Eugene rang and ordered a light. He stood smilingly, scrutinizing the blank pages of his letter; the courier kept his eyes on the floor, and Laura behind the hangings stood contemplating the scene, her heart throbbing as though it would burst. She saw the orderly place the wax-light upon the table, and Eugene advance and hold the dispatch above it. She turned unconsciously toward the courier. His eyes, no longer riveted on the floor, glared horribly at Eugene; and in their glance were written manifest hatred and exultation.
For one moment Laura felt as though she were stiffening to stone: then, dashing aside the curtains, she bounded to the table, crying out with all the strength of her love:
"Eugene, 'tis Strozzi!" And, tearing the poisoned paper from his hands, she flung it at the feet of the courier.
He sprang forward, and seized her in his arms. Eugene darted to her rescue, and strove with all his might to free her from Strozzi's grasp. But despair and insanity had lent him strength, and vain was all striving to unlock his hands as they clutched her slender throat, and threatened her with speedy death.
Eugene made one bound to the table, and s.n.a.t.c.hed up his pistols. At the same moment, a dagger gleamed in the air. Laura fell back with a piercing cry. and Strozzi, kneeling over her prostrate body, covered her face with kisses.
The sharp report of the pistol was heard--the murderer leaped up into the air, and then dropped dead upon the floor. And close beside him lay Laura with a poniard in her breast, whose hilt of diamonds rose and fell with her quick breathing, and glistened brightly in the rays of the setting sun that gilded the terrible picture.
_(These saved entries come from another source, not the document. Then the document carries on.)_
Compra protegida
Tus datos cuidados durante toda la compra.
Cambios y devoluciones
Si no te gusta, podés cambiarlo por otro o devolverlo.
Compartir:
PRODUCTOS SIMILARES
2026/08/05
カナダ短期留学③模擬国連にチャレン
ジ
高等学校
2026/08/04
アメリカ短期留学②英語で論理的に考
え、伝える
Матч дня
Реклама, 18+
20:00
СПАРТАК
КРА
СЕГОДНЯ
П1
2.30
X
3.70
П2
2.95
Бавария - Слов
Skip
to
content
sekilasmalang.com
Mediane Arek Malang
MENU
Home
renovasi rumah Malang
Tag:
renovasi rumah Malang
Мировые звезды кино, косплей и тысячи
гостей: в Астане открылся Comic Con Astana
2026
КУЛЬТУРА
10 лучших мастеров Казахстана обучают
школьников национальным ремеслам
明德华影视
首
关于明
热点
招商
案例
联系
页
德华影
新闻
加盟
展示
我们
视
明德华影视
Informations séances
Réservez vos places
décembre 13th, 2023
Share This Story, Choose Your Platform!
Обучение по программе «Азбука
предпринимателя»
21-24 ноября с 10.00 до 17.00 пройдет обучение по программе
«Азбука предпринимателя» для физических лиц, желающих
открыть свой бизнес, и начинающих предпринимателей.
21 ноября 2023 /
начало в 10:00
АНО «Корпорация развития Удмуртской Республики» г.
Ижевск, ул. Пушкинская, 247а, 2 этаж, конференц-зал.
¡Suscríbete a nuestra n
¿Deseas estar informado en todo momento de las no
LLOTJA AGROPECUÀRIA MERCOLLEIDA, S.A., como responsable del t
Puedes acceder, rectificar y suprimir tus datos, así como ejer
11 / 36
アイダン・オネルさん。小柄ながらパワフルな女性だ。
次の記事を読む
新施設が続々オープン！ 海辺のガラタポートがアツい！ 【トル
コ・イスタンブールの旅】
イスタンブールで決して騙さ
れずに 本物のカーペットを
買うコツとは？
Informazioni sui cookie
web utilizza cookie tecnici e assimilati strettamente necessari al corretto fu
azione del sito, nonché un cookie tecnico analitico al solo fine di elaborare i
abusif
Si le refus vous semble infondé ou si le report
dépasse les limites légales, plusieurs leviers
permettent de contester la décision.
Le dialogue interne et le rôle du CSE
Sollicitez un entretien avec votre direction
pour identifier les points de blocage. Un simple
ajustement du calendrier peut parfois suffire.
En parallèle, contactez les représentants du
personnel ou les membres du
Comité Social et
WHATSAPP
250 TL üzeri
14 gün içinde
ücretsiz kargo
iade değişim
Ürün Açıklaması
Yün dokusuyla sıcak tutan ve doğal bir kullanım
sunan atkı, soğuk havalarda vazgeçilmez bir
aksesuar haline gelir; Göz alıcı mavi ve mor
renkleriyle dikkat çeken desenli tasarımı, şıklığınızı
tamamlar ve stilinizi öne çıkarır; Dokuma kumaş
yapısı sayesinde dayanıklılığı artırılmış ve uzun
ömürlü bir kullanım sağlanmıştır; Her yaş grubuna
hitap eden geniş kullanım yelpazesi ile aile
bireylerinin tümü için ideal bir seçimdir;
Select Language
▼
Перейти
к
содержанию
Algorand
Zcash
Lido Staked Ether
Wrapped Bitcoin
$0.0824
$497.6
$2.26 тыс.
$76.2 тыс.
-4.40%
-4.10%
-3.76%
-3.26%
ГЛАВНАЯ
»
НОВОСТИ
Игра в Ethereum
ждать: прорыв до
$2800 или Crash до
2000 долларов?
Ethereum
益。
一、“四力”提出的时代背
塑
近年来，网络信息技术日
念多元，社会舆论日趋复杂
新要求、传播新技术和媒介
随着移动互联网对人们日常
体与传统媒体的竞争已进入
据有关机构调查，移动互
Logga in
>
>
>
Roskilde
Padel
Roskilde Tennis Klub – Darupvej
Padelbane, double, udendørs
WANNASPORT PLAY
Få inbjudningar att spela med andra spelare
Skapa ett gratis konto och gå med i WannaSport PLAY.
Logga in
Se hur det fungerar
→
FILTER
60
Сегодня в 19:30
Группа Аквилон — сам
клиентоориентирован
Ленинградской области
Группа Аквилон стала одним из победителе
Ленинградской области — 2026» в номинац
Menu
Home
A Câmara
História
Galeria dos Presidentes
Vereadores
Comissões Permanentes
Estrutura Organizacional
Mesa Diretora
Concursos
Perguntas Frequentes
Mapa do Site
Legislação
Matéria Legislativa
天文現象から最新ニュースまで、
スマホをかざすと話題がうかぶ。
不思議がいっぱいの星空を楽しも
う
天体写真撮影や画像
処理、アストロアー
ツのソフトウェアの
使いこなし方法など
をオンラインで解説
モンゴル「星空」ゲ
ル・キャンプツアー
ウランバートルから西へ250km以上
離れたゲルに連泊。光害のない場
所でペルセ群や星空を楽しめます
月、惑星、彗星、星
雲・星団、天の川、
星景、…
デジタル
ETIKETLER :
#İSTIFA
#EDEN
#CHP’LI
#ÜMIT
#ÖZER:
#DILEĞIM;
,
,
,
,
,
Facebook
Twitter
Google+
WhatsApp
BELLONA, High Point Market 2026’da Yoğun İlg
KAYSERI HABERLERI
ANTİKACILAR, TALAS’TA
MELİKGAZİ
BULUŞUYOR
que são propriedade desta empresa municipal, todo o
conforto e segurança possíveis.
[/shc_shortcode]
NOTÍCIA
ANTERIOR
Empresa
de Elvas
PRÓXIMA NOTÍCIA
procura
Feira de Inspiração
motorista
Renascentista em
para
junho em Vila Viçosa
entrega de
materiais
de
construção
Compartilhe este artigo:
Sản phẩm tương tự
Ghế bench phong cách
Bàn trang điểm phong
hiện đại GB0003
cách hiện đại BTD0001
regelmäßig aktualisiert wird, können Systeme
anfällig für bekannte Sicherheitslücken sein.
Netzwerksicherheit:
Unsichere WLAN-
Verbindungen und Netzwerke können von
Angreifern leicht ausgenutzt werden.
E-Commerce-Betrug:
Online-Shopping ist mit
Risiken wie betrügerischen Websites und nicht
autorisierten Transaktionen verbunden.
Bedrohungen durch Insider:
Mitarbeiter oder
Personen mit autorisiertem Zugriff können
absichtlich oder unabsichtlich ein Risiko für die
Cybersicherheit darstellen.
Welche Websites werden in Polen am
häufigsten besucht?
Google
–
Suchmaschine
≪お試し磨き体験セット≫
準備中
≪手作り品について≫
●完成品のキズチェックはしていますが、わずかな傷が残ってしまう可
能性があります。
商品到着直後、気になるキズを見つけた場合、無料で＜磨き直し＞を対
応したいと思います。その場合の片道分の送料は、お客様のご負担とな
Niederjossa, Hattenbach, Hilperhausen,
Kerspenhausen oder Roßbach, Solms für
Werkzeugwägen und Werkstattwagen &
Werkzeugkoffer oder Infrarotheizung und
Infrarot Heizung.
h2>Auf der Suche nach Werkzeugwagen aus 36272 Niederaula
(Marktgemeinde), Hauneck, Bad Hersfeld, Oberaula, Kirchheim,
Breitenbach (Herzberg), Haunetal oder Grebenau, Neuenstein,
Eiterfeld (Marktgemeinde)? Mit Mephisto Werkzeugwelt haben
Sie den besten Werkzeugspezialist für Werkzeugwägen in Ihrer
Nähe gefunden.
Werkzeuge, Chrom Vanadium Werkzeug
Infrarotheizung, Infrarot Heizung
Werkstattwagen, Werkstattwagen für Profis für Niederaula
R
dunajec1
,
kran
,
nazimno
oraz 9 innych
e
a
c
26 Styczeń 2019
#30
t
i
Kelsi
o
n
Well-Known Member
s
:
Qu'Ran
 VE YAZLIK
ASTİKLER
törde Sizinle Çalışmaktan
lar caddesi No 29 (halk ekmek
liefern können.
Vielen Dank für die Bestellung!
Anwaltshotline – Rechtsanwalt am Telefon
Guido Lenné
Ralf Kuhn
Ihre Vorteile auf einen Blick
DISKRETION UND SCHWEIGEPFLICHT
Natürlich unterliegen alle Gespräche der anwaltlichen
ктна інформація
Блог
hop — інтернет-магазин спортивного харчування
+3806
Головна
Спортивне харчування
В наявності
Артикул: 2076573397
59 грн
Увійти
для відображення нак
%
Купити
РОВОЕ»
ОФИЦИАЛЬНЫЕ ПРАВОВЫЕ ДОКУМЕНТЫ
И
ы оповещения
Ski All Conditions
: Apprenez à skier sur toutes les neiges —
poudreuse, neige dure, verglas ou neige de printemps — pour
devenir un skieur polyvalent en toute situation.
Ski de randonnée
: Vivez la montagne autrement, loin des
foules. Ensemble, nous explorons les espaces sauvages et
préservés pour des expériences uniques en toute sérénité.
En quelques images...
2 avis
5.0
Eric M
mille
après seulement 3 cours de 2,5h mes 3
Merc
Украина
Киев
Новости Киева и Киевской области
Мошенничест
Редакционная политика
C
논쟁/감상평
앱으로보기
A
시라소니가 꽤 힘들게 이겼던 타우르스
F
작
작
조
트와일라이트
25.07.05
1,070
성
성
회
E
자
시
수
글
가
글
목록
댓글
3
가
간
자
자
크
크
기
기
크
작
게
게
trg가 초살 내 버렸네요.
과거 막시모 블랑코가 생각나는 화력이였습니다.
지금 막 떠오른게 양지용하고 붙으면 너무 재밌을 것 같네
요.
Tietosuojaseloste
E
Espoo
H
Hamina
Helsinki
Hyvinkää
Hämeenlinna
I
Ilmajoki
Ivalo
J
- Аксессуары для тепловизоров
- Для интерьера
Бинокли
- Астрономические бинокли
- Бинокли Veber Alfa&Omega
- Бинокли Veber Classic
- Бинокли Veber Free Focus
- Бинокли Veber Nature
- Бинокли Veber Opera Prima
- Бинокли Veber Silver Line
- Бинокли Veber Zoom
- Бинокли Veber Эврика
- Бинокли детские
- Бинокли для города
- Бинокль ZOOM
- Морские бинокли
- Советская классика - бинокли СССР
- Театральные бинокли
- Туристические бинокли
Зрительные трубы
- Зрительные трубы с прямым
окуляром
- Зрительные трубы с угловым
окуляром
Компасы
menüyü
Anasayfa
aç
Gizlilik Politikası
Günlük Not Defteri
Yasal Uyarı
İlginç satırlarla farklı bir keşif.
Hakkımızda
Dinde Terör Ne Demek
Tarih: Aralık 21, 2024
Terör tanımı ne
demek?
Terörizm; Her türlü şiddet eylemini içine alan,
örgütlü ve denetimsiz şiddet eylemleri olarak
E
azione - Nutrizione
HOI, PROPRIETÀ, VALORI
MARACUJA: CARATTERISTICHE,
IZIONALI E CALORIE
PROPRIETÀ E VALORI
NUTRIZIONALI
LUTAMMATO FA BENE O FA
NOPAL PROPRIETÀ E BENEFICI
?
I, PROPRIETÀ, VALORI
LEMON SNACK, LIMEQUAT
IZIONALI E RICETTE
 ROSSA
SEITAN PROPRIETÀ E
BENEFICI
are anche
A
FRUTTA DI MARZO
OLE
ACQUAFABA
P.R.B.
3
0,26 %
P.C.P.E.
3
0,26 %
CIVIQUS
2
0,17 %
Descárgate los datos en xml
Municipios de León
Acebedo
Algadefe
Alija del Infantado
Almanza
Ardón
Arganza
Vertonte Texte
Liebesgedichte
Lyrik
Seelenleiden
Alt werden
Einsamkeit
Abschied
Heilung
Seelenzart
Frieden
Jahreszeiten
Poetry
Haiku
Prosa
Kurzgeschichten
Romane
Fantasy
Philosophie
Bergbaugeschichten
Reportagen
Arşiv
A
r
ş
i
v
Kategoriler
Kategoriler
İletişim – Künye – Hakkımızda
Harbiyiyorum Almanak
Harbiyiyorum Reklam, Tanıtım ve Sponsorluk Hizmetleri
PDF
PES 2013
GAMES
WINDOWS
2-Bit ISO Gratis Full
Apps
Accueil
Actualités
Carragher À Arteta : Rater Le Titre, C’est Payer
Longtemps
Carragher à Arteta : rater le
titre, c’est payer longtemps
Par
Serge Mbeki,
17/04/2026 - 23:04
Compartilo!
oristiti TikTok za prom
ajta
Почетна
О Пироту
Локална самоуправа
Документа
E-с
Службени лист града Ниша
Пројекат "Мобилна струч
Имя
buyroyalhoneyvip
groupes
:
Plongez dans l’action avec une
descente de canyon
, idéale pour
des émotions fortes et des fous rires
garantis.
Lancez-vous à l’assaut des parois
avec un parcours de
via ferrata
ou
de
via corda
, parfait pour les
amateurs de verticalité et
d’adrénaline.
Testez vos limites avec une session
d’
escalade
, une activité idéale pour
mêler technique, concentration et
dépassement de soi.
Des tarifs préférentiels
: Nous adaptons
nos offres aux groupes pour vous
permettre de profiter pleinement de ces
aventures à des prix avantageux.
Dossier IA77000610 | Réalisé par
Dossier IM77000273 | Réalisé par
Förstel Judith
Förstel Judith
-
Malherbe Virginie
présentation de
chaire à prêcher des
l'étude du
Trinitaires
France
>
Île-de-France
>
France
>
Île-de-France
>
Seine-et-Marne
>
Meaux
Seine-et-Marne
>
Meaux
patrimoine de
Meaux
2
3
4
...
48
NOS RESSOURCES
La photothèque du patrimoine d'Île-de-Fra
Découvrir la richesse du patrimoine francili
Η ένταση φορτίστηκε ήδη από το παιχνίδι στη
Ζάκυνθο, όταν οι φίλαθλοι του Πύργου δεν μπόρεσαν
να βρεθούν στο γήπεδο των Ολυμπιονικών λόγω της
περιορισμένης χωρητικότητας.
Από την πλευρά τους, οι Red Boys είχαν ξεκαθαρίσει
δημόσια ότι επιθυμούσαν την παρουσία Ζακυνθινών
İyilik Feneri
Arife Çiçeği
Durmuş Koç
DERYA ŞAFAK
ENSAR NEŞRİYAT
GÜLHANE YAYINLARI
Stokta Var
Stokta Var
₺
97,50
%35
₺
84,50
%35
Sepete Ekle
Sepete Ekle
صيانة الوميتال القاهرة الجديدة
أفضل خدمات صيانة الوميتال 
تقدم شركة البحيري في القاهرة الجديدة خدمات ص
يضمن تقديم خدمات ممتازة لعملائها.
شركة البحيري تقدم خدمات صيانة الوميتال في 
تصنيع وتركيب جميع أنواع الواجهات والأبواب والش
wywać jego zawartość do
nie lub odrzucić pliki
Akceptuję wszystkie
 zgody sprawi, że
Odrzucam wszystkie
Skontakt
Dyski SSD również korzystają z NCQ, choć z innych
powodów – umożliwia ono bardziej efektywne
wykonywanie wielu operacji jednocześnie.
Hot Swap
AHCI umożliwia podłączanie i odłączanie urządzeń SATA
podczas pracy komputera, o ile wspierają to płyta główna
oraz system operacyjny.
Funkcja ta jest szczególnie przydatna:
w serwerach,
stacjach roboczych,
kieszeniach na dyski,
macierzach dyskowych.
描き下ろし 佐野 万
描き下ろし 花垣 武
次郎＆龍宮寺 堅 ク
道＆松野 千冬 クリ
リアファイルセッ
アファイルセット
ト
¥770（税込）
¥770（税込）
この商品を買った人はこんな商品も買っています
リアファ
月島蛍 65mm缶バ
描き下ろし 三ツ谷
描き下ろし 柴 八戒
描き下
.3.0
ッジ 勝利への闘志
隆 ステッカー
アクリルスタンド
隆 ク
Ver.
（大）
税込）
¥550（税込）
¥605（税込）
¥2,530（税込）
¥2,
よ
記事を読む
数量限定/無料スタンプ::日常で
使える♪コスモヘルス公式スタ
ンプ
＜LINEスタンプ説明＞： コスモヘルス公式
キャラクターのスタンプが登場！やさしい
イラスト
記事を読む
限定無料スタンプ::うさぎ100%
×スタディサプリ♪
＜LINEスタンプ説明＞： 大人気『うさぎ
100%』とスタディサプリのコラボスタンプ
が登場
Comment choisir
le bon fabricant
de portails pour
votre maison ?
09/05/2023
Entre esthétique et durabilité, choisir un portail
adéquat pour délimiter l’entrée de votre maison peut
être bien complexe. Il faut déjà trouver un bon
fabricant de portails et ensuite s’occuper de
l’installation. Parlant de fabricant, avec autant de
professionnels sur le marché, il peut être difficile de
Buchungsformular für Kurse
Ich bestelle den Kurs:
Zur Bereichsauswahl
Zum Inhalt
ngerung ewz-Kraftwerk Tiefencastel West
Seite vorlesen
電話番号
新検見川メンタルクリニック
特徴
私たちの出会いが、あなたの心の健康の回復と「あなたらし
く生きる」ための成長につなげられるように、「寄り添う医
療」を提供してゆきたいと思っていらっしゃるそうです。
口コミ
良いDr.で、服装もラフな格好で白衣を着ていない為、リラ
Instinctively Eugene would have withdrawn the murderous weapon from his darling's heart, but he felt his arm withheld, and turning beheld Doctor Franzi.
The doctor shook his head, sadly. "Do not touch it," whispered he, "or her life-blood will gush out, and she will die at once."
With a look of despair, the wretched man arose, and beckoned to the doctor to follow him to the balcony.
"The truth," gasped he, while his eyes glared as if they would have started from their sockets. "Must she die?"
"She will die instantaneously if the dagger is withdrawn. I am familiar with the thrusts of these Venetian bravi--when they aim at the heart, death follows the stroke immediately; but when they strike the breast, it ensues with a gush of blood, at the withdrawal of the weapon."
"Is there any--hope?"
The doctor knew not how to shape an answer to this heart-rending appeal. He turned away his face, and Eugene understood the mute reply.